W 2005 r. Polskę odwiedziło 64,5 mln cudzoziemców

Polska Agencja Prasowa SA
opublikowano: 2006-01-04 14:00

64,5 mln cudzoziemców przyjechało do Polski w 2005 r. - o 4 proc. więcej, niż w 2004 r. W tym 15,2 mln osóbodwiedziło nasz kraj w celach turystycznych - szacuje Instytut Turystyki. Według niego, wpływy z tytułu przyjazdów cudzoziemców w 2005 r. wyniosły 6,1 mld USD.

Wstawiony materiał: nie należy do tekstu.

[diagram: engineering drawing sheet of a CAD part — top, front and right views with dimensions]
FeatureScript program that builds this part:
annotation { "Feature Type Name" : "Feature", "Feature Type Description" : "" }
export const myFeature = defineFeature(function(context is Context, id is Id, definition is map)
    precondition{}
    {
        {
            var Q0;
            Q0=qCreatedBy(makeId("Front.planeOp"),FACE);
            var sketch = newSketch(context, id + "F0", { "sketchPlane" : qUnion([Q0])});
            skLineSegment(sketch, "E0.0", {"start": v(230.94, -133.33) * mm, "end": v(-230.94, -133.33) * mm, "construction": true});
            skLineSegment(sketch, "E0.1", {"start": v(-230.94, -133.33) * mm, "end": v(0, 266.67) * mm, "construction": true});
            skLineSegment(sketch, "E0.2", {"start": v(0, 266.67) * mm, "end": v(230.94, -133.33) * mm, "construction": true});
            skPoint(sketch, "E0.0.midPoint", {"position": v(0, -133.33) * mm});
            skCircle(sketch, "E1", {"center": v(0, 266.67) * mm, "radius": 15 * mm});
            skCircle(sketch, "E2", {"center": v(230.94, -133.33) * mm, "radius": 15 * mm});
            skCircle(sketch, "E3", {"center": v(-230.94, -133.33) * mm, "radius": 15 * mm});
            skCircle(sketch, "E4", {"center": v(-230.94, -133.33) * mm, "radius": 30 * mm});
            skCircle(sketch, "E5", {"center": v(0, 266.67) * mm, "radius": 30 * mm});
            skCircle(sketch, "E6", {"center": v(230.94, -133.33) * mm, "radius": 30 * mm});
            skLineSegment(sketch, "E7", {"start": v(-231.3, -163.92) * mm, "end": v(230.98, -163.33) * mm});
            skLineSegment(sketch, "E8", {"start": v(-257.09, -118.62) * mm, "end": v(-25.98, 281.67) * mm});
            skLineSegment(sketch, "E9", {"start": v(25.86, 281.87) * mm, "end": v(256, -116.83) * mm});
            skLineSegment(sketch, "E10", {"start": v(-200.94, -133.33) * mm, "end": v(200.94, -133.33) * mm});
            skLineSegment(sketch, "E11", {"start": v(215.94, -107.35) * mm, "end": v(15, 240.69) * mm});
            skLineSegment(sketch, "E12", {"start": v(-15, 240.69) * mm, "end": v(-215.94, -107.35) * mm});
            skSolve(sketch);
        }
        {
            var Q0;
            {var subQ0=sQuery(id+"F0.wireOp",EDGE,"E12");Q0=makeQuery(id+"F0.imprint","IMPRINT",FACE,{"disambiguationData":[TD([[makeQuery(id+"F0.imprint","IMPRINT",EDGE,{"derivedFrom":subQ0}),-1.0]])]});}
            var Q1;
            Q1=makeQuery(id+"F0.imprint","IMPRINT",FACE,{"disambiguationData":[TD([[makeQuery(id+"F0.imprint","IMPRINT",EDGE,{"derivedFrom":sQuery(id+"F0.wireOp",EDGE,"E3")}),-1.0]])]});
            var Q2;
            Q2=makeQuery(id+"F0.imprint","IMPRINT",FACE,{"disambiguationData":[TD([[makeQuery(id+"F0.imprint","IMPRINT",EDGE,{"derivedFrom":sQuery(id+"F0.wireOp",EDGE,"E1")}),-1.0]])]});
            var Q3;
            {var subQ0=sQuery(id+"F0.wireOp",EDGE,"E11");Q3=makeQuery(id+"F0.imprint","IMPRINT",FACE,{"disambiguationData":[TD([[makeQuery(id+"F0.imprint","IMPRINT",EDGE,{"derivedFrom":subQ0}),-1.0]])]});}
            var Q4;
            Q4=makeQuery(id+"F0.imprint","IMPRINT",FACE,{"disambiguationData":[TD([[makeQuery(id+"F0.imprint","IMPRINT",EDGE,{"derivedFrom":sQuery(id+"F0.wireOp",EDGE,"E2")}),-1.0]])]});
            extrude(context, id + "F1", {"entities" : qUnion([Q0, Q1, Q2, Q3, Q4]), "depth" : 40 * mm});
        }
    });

64,5 mln cudzoziemców przyjechało do Polski w 2005 r. - o 4 proc. więcej, niż w 2004 r. W tym 15,2 mln osóbodwiedziło nasz kraj w celach turystycznych - szacuje Instytut Turystyki. Według niego, wpływy z tytułu przyjazdów cudzoziemców w 2005 r. wyniosły 6,1 mld USD.

    Z danych IT wynika, że w ciągu trzech kwartałów 2005 r. 28 mln Niemców - o 12,6 proc. więcej niż w analogicznym okresie 2004 r.- przyjechało do Polski. Było to wynikiem przede wszystkim intensywnego handlu przygranicznego. Niemcy często odwiedzali nasz kraj w celach zakupowych.

    Istotny był też wzrost przyjazdów z pozostałych krajów "starej" UE - 1,6 mln mieszkańców UE, co stanowi 12,7-proc. przyrost w porównaniu z rokiem ubiegłym. O 29 proc. zwiększył się ruch przyjazdowy z głównych krajów zamorskich: USA, Australii, Japonii, Korei Płd. i Kanady. Do Polski w tym czasie przyjechało 426 tys. osób z tych krajów.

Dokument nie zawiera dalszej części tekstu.